Key Principles for Building Strength

Key Principles for Building Strength

If your main goal is to improve your strength, there are a few key principles and strategies that will help you take your strength training to the next level and get the results you are looking for at Fitstop. Whether you’re a seasoned lifter or just starting out, the basic principles remain universal and attainable for everyone. Let’s take a look into some information that will help you along your strength journey!


Progressive overload is a fundamental principle in strength training that revolves around consistently challenging your muscles to adapt and grow stronger over time. One of the main things we do at Fitstop to support strength development is increase the weight you are lifting each week.

By gradually adding more resistance (weight) to the main lifts each week, you force your muscles to handle a greater load, stimulating further growth and development. Not only does this progression enhance strength, but it also improves muscular endurance and overall performance.


Another important consideration when it comes to progression is lifting to the correct intensity. How we prescribe lifting intensity at Fitstop is using “reps in reserve” (RIR). This is a concept that helps you gauge effort levels during a session.
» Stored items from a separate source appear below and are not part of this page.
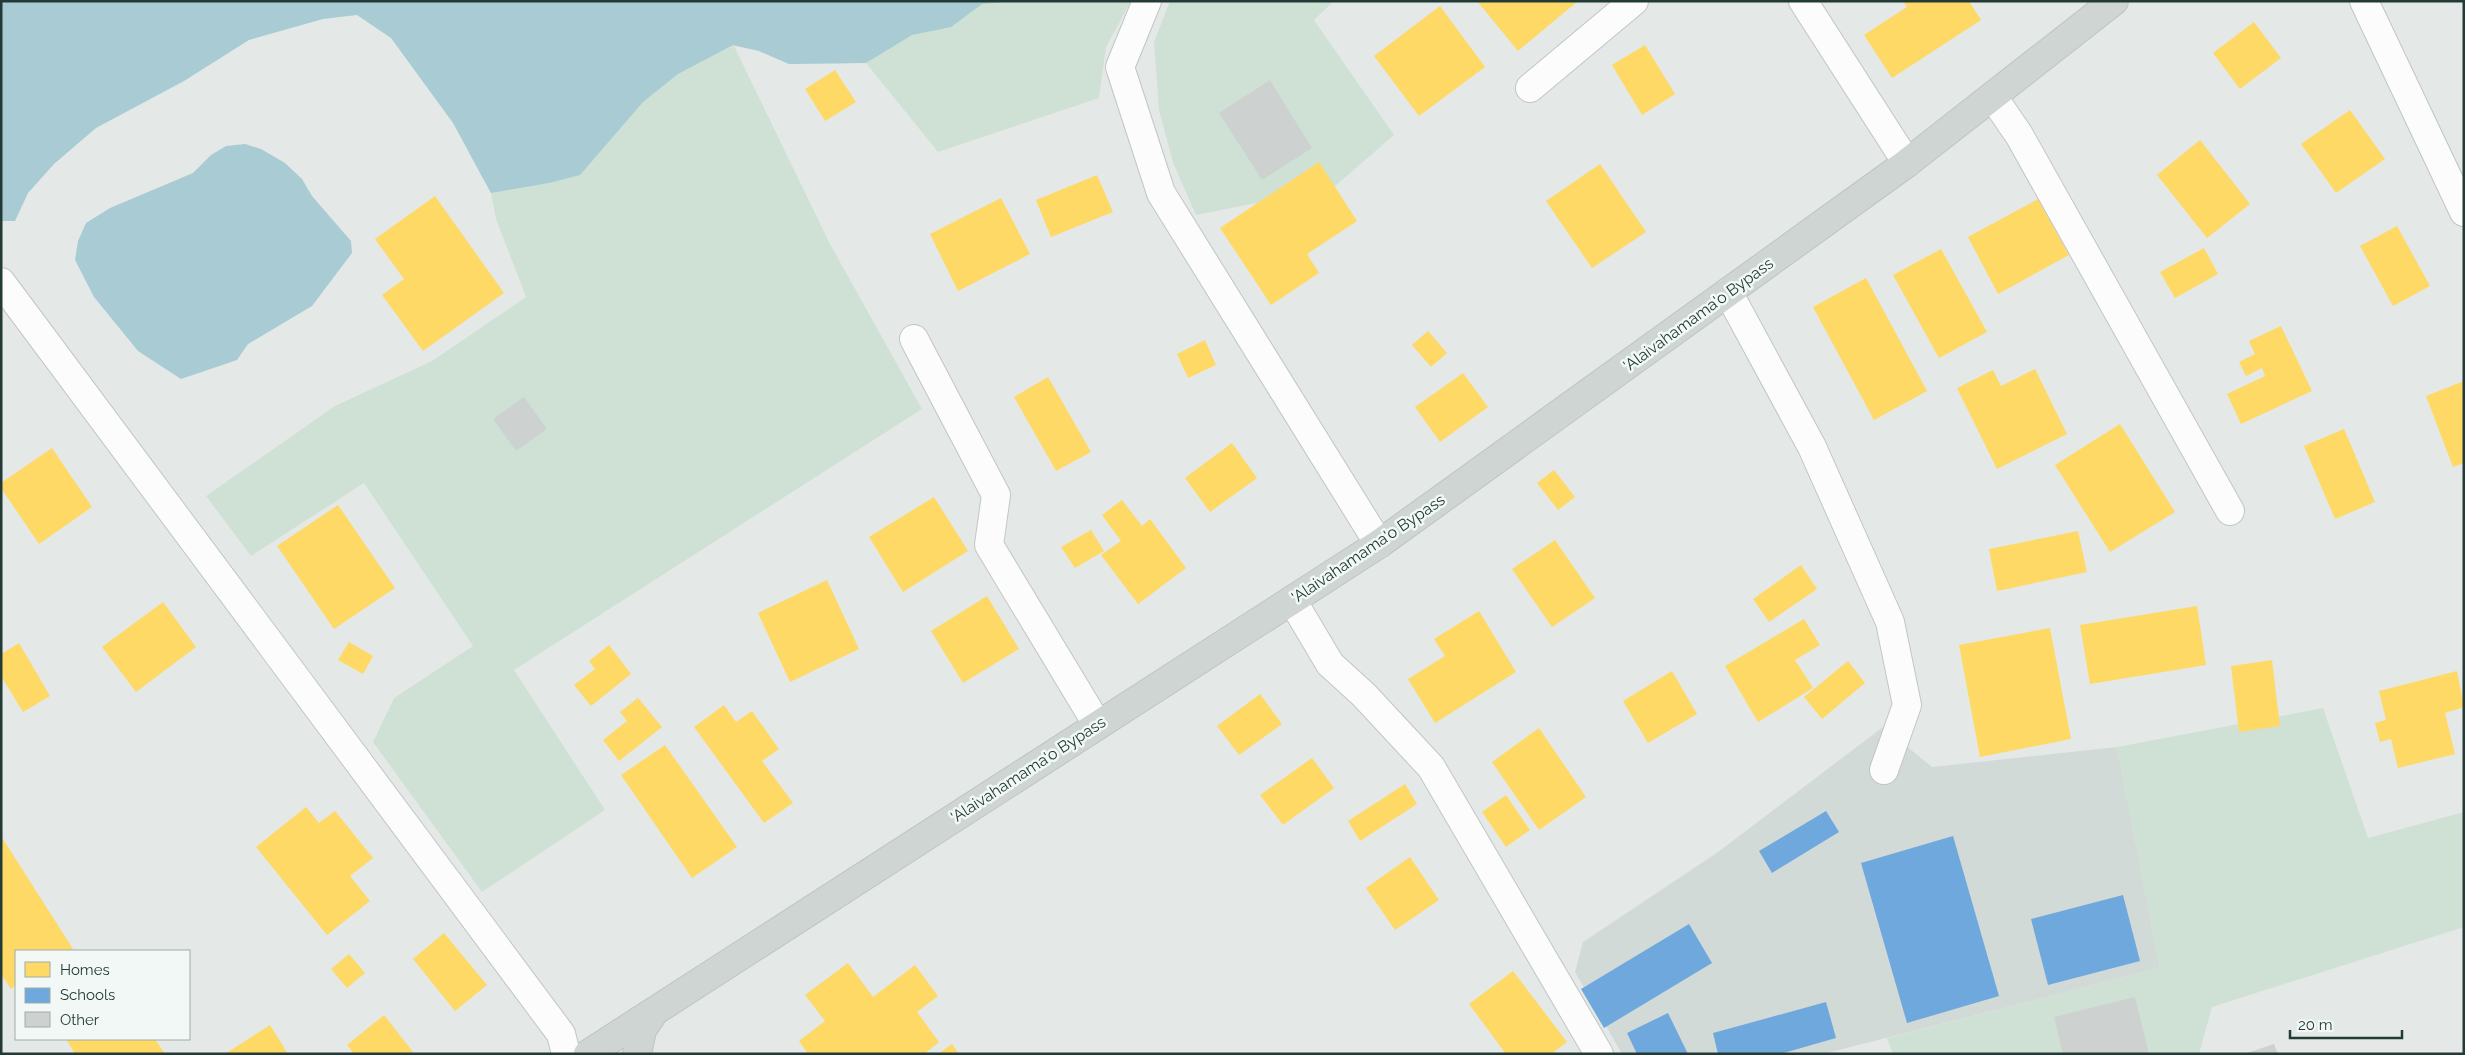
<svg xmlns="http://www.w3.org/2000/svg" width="2465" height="1055" viewBox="0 0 2465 1055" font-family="Raleway,sans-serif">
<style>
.built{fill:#d2dad7}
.green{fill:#cfe1d5}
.water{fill:#a8cbd4}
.homes{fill:#ffd966}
.schools{fill:#6fa8dc}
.building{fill:#cdd2d0}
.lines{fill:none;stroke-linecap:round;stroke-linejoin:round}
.minor-casing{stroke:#c1c6c4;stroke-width:30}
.major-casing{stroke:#bdc5c3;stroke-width:30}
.minor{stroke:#fbfcfb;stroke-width:28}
.major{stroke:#ced5d3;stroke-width:28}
.labels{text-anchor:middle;stroke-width:5;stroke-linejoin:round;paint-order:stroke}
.street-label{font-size:16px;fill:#233b36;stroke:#f2f8f5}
</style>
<rect width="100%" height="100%" fill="#e4e9e7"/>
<!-- built -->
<path class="built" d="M 1883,727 L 1932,767 L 2117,747 L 2160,968 L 1823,1054 L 1622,1054 L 1575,972 L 1583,942 L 1718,852 Z"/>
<!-- green -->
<g class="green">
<path d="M 764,1 L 1131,1 L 1106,47 L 1099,98 L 938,152 L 866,63 L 789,64 L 759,51 L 734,46 L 830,244 L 922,409 L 514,670 L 605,810 L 482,892 L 373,742 L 394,698 L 473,646 L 364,483 L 251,556 L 206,496 L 335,406 L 432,361 L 526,297 L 496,219 L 491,193 L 469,153 Z"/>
<path d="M 1170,1 L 1334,1 L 1314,20 L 1394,135 L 1333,188 L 1196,215 L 1173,163 L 1159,110 L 1154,42 Z"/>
<path d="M 2323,708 L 2368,838 L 2464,812 L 2464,927 L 2212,1007 L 2199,1054 L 1893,1054 L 1887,1038 L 2160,968 L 2117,747 Z"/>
</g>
<!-- water -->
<g class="water">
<path d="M 1,1 L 1014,1 L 982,4 L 951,27 L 912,35 L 866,63 L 789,64 L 759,51 L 733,45 L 678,74 L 643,102 L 580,175 L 549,183 L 491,193 L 453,123 L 391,38 L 357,15 L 323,19 L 249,40 L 184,81 L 96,128 L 54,164 L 28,193 L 15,221 L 1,221 Z"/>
<path d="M 245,144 L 261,149 L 285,163 L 302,179 L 312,196 L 351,241 L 352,253 L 312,306 L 248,344 L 237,360 L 181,379 L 138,351 L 94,297 L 75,260 L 78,241 L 86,223 L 110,208 L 193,173 L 211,155 L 226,146 Z"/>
</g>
<!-- homes -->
<g class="homes">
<path d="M 1477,1 L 1578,1 L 1518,51 Z"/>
<path d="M 1903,1 L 1969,1 L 1981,20 L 1892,78 L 1864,35 L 1907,7 Z"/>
<path d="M 1440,6 L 1485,67 L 1419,116 L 1374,56 Z"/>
<path d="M 2254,22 L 2281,58 L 2240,89 L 2213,53 Z"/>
<path d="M 1645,45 L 1675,94 L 1642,115 L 1612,65 Z"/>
<path d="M 835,70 L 856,102 L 825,121 L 805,89 Z"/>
<path d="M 2350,110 L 2385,159 L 2336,193 L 2301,144 Z"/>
<path d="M 2200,140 L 2250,204 L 2207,238 L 2157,175 Z"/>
<path d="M 1319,162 L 1357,221 L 1307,254 L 1319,273 L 1271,305 L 1220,228 Z"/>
<path d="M 1600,164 L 1646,232 L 1592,268 L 1546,201 Z"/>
<path d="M 1097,175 L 1113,212 L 1051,237 L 1036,200 Z"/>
<path d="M 435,196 L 504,293 L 423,351 L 382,295 L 404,279 L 375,239 Z"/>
<path d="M 1001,198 L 1030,254 L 958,291 L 930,234 Z"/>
<path d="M 2038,199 L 2069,255 L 1998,294 L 1968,237 Z"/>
<path d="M 2397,226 L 2430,286 L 2393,306 L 2360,246 Z"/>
<path d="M 2204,248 L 2218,274 L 2175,298 L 2160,272 Z"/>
<path d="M 1941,249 L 1987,332 L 1939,358 L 1893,275 Z"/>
<path d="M 1866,278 L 1927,391 L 1874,420 L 1813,307 Z"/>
<path d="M 2281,326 L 2312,391 L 2241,424 L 2227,394 L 2265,376 L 2262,368 L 2246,376 L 2239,362 L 2255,354 L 2249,341 Z"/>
<path d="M 1428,331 L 1447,353 L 1431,367 L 1412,345 Z"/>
<path d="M 1205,340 L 1216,365 L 1188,378 L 1177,354 Z"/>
<path d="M 2035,369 L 2067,434 L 1997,469 L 1957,388 L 1993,370 L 2001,386 Z"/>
<path d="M 1463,373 L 1488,407 L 1440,442 L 1415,407 Z"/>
<path d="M 1048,377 L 1091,452 L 1056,471 L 1014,397 Z"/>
<path d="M 2464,381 L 2464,463 L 2453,467 L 2426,396 Z"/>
<path d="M 2120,424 L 2175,512 L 2110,552 L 2055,465 Z"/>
<path d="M 2344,429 L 2375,502 L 2335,519 L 2304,446 Z"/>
<path d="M 1232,443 L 1257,478 L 1210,512 L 1185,478 Z"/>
<path d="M 52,448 L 92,507 L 39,544 L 1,488 L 1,483 Z"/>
<path d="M 1554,470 L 1575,497 L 1558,510 L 1537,483 Z"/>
<path d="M 934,497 L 968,551 L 903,592 L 869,537 Z"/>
<path d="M 1122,500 L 1142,526 L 1150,519 L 1186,568 L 1138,604 L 1101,555 L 1121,541 L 1102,515 Z"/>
<path d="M 338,505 L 395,588 L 334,629 L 277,546 Z"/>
<path d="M 1091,530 L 1104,551 L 1075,568 L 1061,547 Z"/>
<path d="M 2078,531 L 2087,572 L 1997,591 L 1989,549 Z"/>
<path d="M 1555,540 L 1595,598 L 1552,627 L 1512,569 Z"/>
<path d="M 1801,565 L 1817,589 L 1769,622 L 1753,599 Z"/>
<path d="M 827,580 L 859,649 L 790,682 L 758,613 Z"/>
<path d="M 987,596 L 1019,649 L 963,683 L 931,631 Z"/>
<path d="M 163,602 L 196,647 L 136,692 L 102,647 Z"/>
<path d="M 2197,606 L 2206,665 L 2090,684 L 2080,625 Z"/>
<path d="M 1479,611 L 1516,672 L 1435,723 L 1408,679 L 1445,656 L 1434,639 Z"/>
<path d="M 1804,619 L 1820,645 L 1795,660 L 1813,688 L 1758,722 L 1725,666 Z"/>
<path d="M 2050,628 L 2071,739 L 1980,757 L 1959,645 Z"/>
<path d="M 349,642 L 373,656 L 363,674 L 338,660 Z"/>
<path d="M 19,643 L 50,696 L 23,712 L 1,676 L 1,654 Z"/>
<path d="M 609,645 L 631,674 L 591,706 L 574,685 L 595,669 L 589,661 Z"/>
<path d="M 2272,660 L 2280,726 L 2239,732 L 2231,666 Z"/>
<path d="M 1848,661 L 1865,683 L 1822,719 L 1804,697 Z"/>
<path d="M 1672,671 L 1697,714 L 1648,743 L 1623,701 Z"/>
<path d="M 2457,671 L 2464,707 L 2445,713 L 2455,754 L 2398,768 L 2391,739 L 2380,742 L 2375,723 L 2386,720 L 2379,691 Z"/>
<path d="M 1260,694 L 1282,724 L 1239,755 L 1217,726 Z"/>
<path d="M 638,698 L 662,727 L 619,761 L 603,740 L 627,721 L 620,712 Z"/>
<path d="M 724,705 L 736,722 L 752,711 L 779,749 L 762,761 L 793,803 L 764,823 L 694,727 Z"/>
<path d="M 1539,728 L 1586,797 L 1539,830 L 1492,762 Z"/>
<path d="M 665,745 L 737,847 L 692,878 L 621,775 Z"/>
<path d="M 1312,758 L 1334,788 L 1283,825 L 1260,795 Z"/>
<path d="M 1405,784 L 1417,804 L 1360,841 L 1348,821 Z"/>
<path d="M 1506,795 L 1530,830 L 1506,847 L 1482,812 Z"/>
<path d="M 306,807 L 319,823 L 335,811 L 373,858 L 350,876 L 370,901 L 327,935 L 256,847 Z"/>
<path d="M 1,836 L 73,949 L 69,951 L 16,951 L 16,985 L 11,989 L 1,974 Z"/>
<path d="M 1410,857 L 1439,900 L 1395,930 L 1366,888 Z"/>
<path d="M 444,933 L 487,985 L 455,1011 L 413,959 Z"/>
<path d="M 349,954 L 365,973 L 347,988 L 331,969 Z"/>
<path d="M 848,963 L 873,997 L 915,965 L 938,996 L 917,1012 L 939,1042 L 924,1054 L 808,1054 L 799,1041 L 825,1021 L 805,995 Z"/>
<path d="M 1513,971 L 1567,1042 L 1551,1054 L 1506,1054 L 1469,1004 Z"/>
<path d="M 384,1015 L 413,1052 L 410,1054 L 354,1054 L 347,1045 Z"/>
<path d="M 270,1025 L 288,1054 L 225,1054 Z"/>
<path d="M 66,1039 L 155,1039 L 165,1054 L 75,1054 Z"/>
<path d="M 952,1044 L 959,1054 L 938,1054 Z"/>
</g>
<!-- schools -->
<g class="schools">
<path d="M 1826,811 L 1839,832 L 1772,873 L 1759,851 Z"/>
<path d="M 1953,836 L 1999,996 L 1907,1023 L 1861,863 Z"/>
<path d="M 2123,895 L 2140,961 L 2048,985 L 2031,919 Z"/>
<path d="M 1689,924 L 1712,963 L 1604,1028 L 1581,989 Z"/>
<path d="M 1826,1002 L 1836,1038 L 1780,1054 L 1718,1054 L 1713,1033 Z"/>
<path d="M 1668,1013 L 1688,1054 L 1637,1054 L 1627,1033 Z"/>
</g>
<!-- building -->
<g class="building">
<path d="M 1270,80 L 1312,148 L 1262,180 L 1219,113 Z"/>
<path d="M 524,397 L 547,429 L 516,451 L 493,419 Z"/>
<path d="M 2135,997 L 2149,1054 L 2063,1054 L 2054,1017 Z"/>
<path d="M 2274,1044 L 2278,1054 L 2247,1054 L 2247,1053 Z"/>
</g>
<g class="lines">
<defs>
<g id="minor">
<path d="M 1147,1 L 1120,67 L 1161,193 L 1379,544"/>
<path d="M 1803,1 L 1907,163"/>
<path d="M 2364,1 L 2464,212"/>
<path d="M 1530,88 L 1634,1"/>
<path d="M 1993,97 L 2019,135 L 2230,511"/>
<path d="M 1,282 L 561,1034 L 566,1054"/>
<path d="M 1728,292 L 1812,447 L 1890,622 L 1907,705 L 1884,770"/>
<path d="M 914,339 L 996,495 L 989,545 L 1097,724"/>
<path d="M 1292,600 L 1330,664 L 1364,695 L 1431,767 L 1599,1054"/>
</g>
<g id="major">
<path d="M 588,1054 L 1379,544 L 1907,163 L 2114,1"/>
<path d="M 637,1054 L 642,1030 L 654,1012"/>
</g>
</defs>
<!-- minor casing -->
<use href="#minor" class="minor-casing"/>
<!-- major casing -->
<use href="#major" class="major-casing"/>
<!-- minor -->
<use href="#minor" class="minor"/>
<!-- major -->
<use href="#major" class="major"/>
</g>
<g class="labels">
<!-- street labels -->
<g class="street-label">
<text transform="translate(1698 314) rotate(-36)" y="6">'Alaivahamama'o Bypass</text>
<text transform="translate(1368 548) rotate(-34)" y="6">'Alaivahamama'o Bypass</text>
<text transform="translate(1028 769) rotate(-33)" y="6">'Alaivahamama'o Bypass</text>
</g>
</g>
<!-- border -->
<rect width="2465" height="1055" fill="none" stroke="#233b36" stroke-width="5"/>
<!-- legend -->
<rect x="15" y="950" width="175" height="90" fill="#f2f8f5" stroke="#9faca9"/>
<rect x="25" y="962" width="25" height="15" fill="#ffd966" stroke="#9faca9"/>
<text x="60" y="975" font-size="15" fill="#233b36">Homes</text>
<rect x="25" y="988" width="25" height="15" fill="#6fa8dc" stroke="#9faca9"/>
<text x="60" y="1000" font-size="15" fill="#233b36">Schools</text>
<rect x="25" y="1012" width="25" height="15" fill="#cdd2d0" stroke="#9faca9"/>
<text x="60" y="1025" font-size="15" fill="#233b36">Other</text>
<!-- scale -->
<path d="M2290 1030v8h112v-8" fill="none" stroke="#233b36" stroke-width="2.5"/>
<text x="2298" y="1030" font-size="15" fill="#233b36" stroke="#f2f8f5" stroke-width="4" paint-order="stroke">20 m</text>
</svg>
RIR refers to the number of repetitions you could have performed with a certain weight before reaching muscle failure or fatigue. E.g. If you have two reps in reserve, it means you could have performed two more reps with good form before failure. This technique allows you to gauge your effort and adjust your training intensity accordingly. By consciously leaving a certain number of reps in the tank, you can ensure that you’re not overexerting yourself while still providing sufficient stimulus for muscle growth and strength gains.


At Fitstop, lift and perform sessions both utilise compound lifts and isolation exercises to maximise strength and promote longevity. Compound lifts involve the movement of multiple muscle groups and joints simultaneously. These exercises such as squats, deadlift, bench press, overhead press, etc require coordination and stability throughout the entire body. By engaging multiple muscle groups, compound lifts promote functional strength, increase muscle mass and assist with overall strength and power gains.

Isolation exercises focus on targeting specific muscles and usually involve a single joint movement. These exercises such as bicep curls, tricep extensions, calf raises, etc allow for a more targeted and concentrated effort on a particular muscle group. They are extremely beneficial for strengthening weaker or smaller muscles, improving imbalances, rehabilitation, injury prevention and developing muscular definition.


As you can see, there are a couple of main things to focus on in order to achieve your strength goals. Ensure you implement progressive overload during your Fitstop sessions and aim to hit the desired Reps in Reserve. Both compound and isolation exercises have their place in a well-rounded training program and are often considered as the foundation of strength training. At Fitstop, you will find both compound lifts and isolation exercises in lift, perform and sweat sessions, making them the most beneficial for you to attend if your main priority is strength development.